Improving the Reliability of Wireless NoC

Participants : Olivier Sentieys, Joel Ortiz Sosa.

Wireless Network-on-Chip (WiNoC) is one of the most promising solutions to overcome multi-hop latency and high power consumption of modern many/multi core System-on- Chip (SoC). However, the design of efficient wireless links faces challenges to overcome multi-path propagation present in realistic WiNoC channels. In order to alleviate such channel effect, we propose a Time-Diversity Scheme (TDS) to enhance the reliability of on-chip wireless links using a semi-realistic channel model in [45]. First, we study the significant performance degradation of state-of-the-art wireless transceivers subject to different levels of multi-path propagation.

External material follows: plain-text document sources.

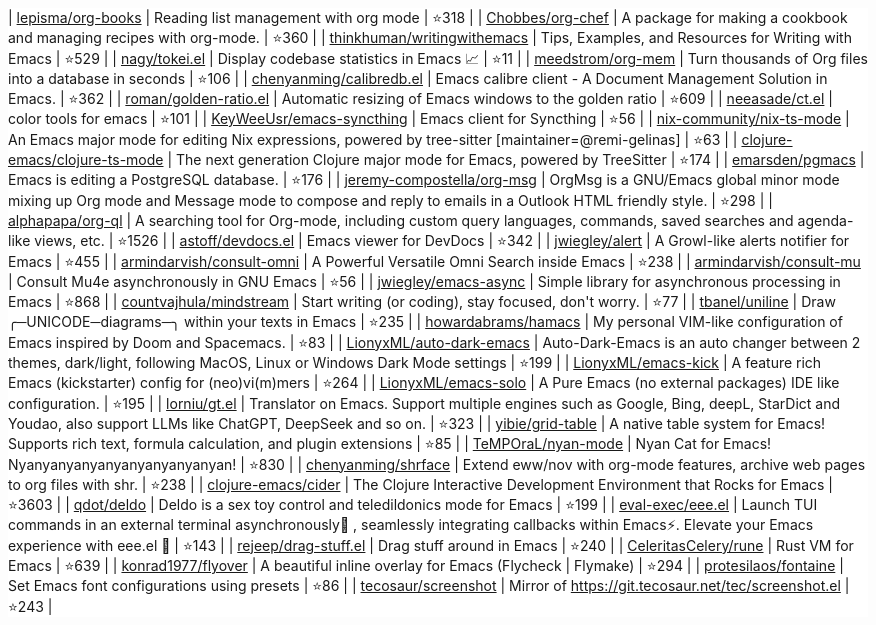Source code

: | [lepisma/org-books](https://github.com/lepisma/org-books) | Reading list management with org mode | ⭐318 |
| [Chobbes/org-chef](https://github.com/Chobbes/org-chef) | A package for making a cookbook and managing recipes with org-mode. | ⭐360 |
| [thinkhuman/writingwithemacs](https://github.com/thinkhuman/writingwithemacs) | Tips, Examples, and Resources for Writing with Emacs | ⭐529 |
| [nagy/tokei.el](https://github.com/nagy/tokei.el) | Display codebase statistics in Emacs 📈 | ⭐11 |
| [meedstrom/org-mem](https://github.com/meedstrom/org-mem) | Turn thousands of Org files into a database in seconds | ⭐106 |
| [chenyanming/calibredb.el](https://github.com/chenyanming/calibredb.el) | Emacs calibre client - A Document Management Solution in Emacs.  | ⭐362 |
| [roman/golden-ratio.el](https://github.com/roman/golden-ratio.el) | Automatic resizing of Emacs windows to the golden ratio | ⭐609 |
| [neeasade/ct.el](https://github.com/neeasade/ct.el) | color tools for emacs | ⭐101 |
| [KeyWeeUsr/emacs-syncthing](https://github.com/KeyWeeUsr/emacs-syncthing) | Emacs client for Syncthing | ⭐56 |
| [nix-community/nix-ts-mode](https://github.com/nix-community/nix-ts-mode) | An Emacs major mode for editing Nix expressions, powered by tree-sitter [maintainer=@remi-gelinas] | ⭐63 |
| [clojure-emacs/clojure-ts-mode](https://github.com/clojure-emacs/clojure-ts-mode) | The next generation Clojure major mode for Emacs, powered by TreeSitter | ⭐174 |
| [emarsden/pgmacs](https://github.com/emarsden/pgmacs) | Emacs is editing a PostgreSQL database. | ⭐176 |
| [jeremy-compostella/org-msg](https://github.com/jeremy-compostella/org-msg) | OrgMsg is a GNU/Emacs global minor mode mixing up Org mode and Message mode to compose and reply to emails in a Outlook HTML friendly style. | ⭐298 |
| [alphapapa/org-ql](https://github.com/alphapapa/org-ql) | A searching tool for Org-mode, including custom query languages, commands, saved searches and agenda-like views, etc. | ⭐1526 |
| [astoff/devdocs.el](https://github.com/astoff/devdocs.el) | Emacs viewer for DevDocs | ⭐342 |
| [jwiegley/alert](https://github.com/jwiegley/alert) | A Growl-like alerts notifier for Emacs | ⭐455 |
| [armindarvish/consult-omni](https://github.com/armindarvish/consult-omni) | A Powerful Versatile Omni Search inside Emacs | ⭐238 |
| [armindarvish/consult-mu](https://github.com/armindarvish/consult-mu) | Consult Mu4e asynchronously in GNU Emacs | ⭐56 |
| [jwiegley/emacs-async](https://github.com/jwiegley/emacs-async) | Simple library for asynchronous processing in Emacs | ⭐868 |
| [countvajhula/mindstream](https://github.com/countvajhula/mindstream) | Start writing (or coding), stay focused, don't worry. | ⭐77 |
| [tbanel/uniline](https://github.com/tbanel/uniline) | Draw ╭─UNICODE─diagrams─╮ within your texts in Emacs | ⭐235 |
| [howardabrams/hamacs](https://github.com/howardabrams/hamacs) | My personal VIM-like configuration of Emacs inspired by Doom and Spacemacs. | ⭐83 |
| [LionyxML/auto-dark-emacs](https://github.com/LionyxML/auto-dark-emacs) | Auto-Dark-Emacs is an auto changer between 2 themes, dark/light, following MacOS, Linux or Windows Dark Mode settings | ⭐199 |
| [LionyxML/emacs-kick](https://github.com/LionyxML/emacs-kick) | A feature rich Emacs (kickstarter) config for (neo)vi(m)mers | ⭐264 |
| [LionyxML/emacs-solo](https://github.com/LionyxML/emacs-solo) | A Pure Emacs (no external packages) IDE like configuration. | ⭐195 |
| [lorniu/gt.el](https://github.com/lorniu/gt.el) | Translator on Emacs.  Support multiple engines such as Google, Bing, deepL, StarDict and Youdao, also support LLMs like ChatGPT, DeepSeek and so on. | ⭐323 |
| [yibie/grid-table](https://github.com/yibie/grid-table) | A native table system for Emacs! Supports rich text, formula calculation, and plugin extensions  | ⭐85 |
| [TeMPOraL/nyan-mode](https://github.com/TeMPOraL/nyan-mode) | Nyan Cat for Emacs! Nyanyanyanyanyanyanyanyanyan! | ⭐830 |
| [chenyanming/shrface](https://github.com/chenyanming/shrface) | Extend eww/nov with org-mode features, archive web pages to org files with shr. | ⭐238 |
| [clojure-emacs/cider](https://github.com/clojure-emacs/cider) | The Clojure Interactive Development Environment that Rocks for Emacs | ⭐3603 |
| [qdot/deldo](https://github.com/qdot/deldo) | Deldo is a sex toy control and teledildonics mode for Emacs | ⭐199 |
| [eval-exec/eee.el](https://github.com/eval-exec/eee.el) | Launch TUI commands in an external terminal asynchronously💪 , seamlessly integrating callbacks within Emacs⚡. Elevate your Emacs experience with eee.el 🥰 | ⭐143 |
| [rejeep/drag-stuff.el](https://github.com/rejeep/drag-stuff.el) | Drag stuff around in Emacs | ⭐240 |
| [CeleritasCelery/rune](https://github.com/CeleritasCelery/rune) | Rust VM for Emacs | ⭐639 |
| [konrad1977/flyover](https://github.com/konrad1977/flyover) | A beautiful inline overlay for Emacs (Flycheck \| Flymake) | ⭐294 |
| [protesilaos/fontaine](https://github.com/protesilaos/fontaine) | Set Emacs font configurations using presets | ⭐86 |
| [tecosaur/screenshot](https://github.com/tecosaur/screenshot) | Mirror of https://git.tecosaur.net/tec/screenshot.el | ⭐243 |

Then we investigate the impact of using some channel correction techniques adopting standard performance metrics. Experimental results show that the proposed Time-Diversity Scheme significantly improves Bit Error Rate (BER) compared to other techniques. Moreover, our TDS allows for wireless communication links to be established in conditions where this would be impossible for standard transceiver architectures. Results on the proposed complete transceiver, designed using a 28-nm FDSOI technology, show a power consumption of 0.63mW at 1.0V and an area of 317 μm2. Full channel correction is performed in one single clock cycle.

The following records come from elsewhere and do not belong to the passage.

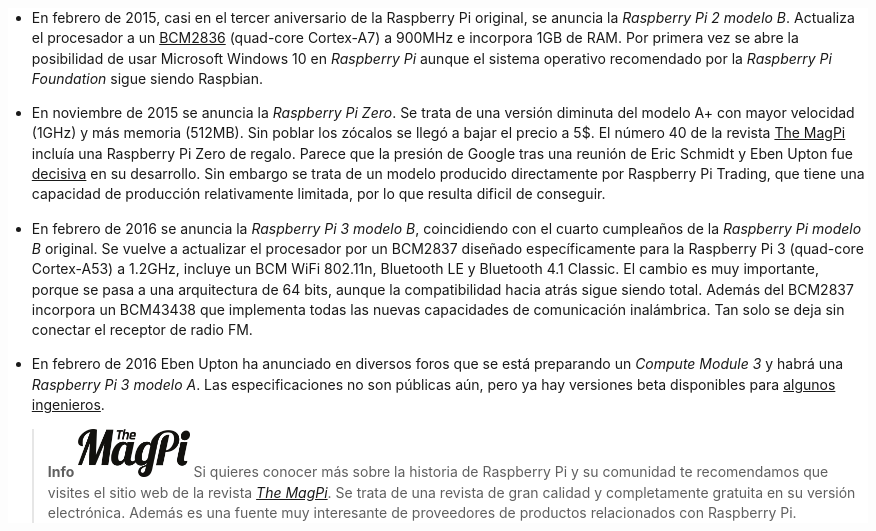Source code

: 

* En febrero de 2015, casi en el tercer aniversario de la Raspberry Pi
  original, se anuncia la *Raspberry Pi 2 modelo B*.  Actualiza el
  procesador a un
  [BCM2836](https://www.raspberrypi.org/documentation/hardware/raspberrypi/bcm2836/)
  (quad-core Cortex-A7) a 900MHz e incorpora 1GB de RAM.  Por primera
  vez se abre la posibilidad de usar Microsoft Windows 10 en
  *Raspberry Pi* aunque el sistema operativo recomendado por la
  *Raspberry Pi Foundation* sigue siendo Raspbian.
  
* En noviembre de 2015 se anuncia la *Raspberry Pi Zero*. Se trata de
  una versión diminuta del modelo A+ con mayor velocidad (1GHz) y más
  memoria (512MB). Sin poblar los zócalos se llegó a bajar el precio a
  5$. El número 40 de la revista
  [The MagPi](https://www.raspberrypi.org/magpi/) incluía una
  Raspberry Pi Zero de regalo.  Parece que la presión de Google tras
  una reunión de Eric Schmidt y Eben Upton fue
  [decisiva](https://www.raspberrypi.org/magpi/making-pi-zero/) en su
  desarrollo.  Sin embargo se trata de un modelo producido
  directamente por Raspberry Pi Trading, que tiene una capacidad de
  producción relativamente limitada, por lo que resulta dificil de
  conseguir.

* En febrero de 2016 se anuncia la *Raspberry Pi 3 modelo B*,
  coincidiendo con el cuarto cumpleaños de la *Raspberry Pi modelo B*
  original.  Se vuelve a actualizar el procesador por un BCM2837
  diseñado específicamente para la Raspberry Pi 3 (quad-core
  Cortex-A53) a 1.2GHz, incluye un BCM WiFi 802.11n, Bluetooth LE y
  Bluetooth 4.1 Classic.  El cambio es muy importante, porque se pasa
  a una arquitectura de 64 bits, aunque la compatibilidad hacia atrás
  sigue siendo total.  Además del BCM2837 incorpora un BCM43438 que
  implementa todas las nuevas capacidades de comunicación inalámbrica.
  Tan solo se deja sin conectar el receptor de radio FM.

* En febrero de 2016 Eben Upton ha anunciado en diversos foros que se
  está preparando un *Compute Module 3* y habrá una *Raspberry Pi 3
  modelo A*.  Las especificaciones no son públicas aún, pero ya hay
  versiones beta disponibles para
  [algunos ingenieros](https://www.raspberrypi.org/forums/viewtopic.php?f=98&t=137952).

> **Info**
> [<img src="img/themagpi-logo.png" height="48" class="topright"/>](http://www.raspberrypi.org/magpi/)
> Si quieres conocer más sobre la historia de Raspberry Pi y su
> comunidad te recomendamos que visites el sitio web de la revista
> [*The MagPi*](http://www.raspberrypi.org/magpi/). Se trata de una
> revista de gran calidad y completamente gratuita en su versión
> electrónica.  Además es una fuente muy interesante de proveedores de
> productos relacionados con Raspberry Pi.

Optical Network-on-Chip (ONoC) for 3D Multiprocessor Architectures

Participants : Jiating Luo, Van Dung Pham, Cédric Killian, Daniel Chillet, Olivier Sentieys.

Photonics on silicon is now a technology that offers real opportunities in the context of multiprocessor interconnect. The optical medium can support multiple transactions at the same time on different wavelengths by using Wavelength Division Multiplexing (WDM). Moreover, multiple wavelengths can be gathered as high-bandwidth channel to reduce transmission latency. However, multiple signals sharing simultaneously a waveguide lead to inter-channel crosstalk noise. This problem impacts the Signal to Noise Ratio (SNR) of the optical signal, which increases the Bit Error Rate (BER) at the receiver side. We formulated the crosstalk noise and latency models and then proposed a Wavelength Allocation (WA) method in a ring-based WDM ONoC to reach performance and energy trade-offs based on application constraints. We show that for a 16-cluster ONoC architecture using 12 wavelengths, more than 105 allocation solutions exist and only 51 are on a Pareto front giving a tradeoff between latency and energy per bit derived from the BER. These optimized solutions reduce the execution time of the application by 37% and the energy from 7.6fJ/bit to 4.4fJ/bit. In [22], we define high-level mechanisms which can handle wavelength allocation protocol of the communication medium for each data transfer between tasks. Indeed, the optical wavelengths are a shared resource between all the electrical computing clusters and are allocated at run time according to application needs and quality of service. We produce the communication configurations which are defined by the number of wavelengths for each communication, the level of quality for the communications, and the laser power levels. In [35], we define an Optical-Network-Interface (ONI) to connect a cluster of processors to the optical communication medium. This interface, constrained by the 10 Gb/s data-rate of the lasers, integrates Error Correcting Codes (ECC), laser drivers, and a communication manager. The ONI can select, at run-time, the communication mode to use depending on performance, latency or power constraints. The use of ECC is based on redundant bits which increases the transmission time, but saves power for a given Bit Error Rate (BER). Furthermore, the use of several wavelengths in parallel reduces latency and increases bandwidth, but also increases communication loss.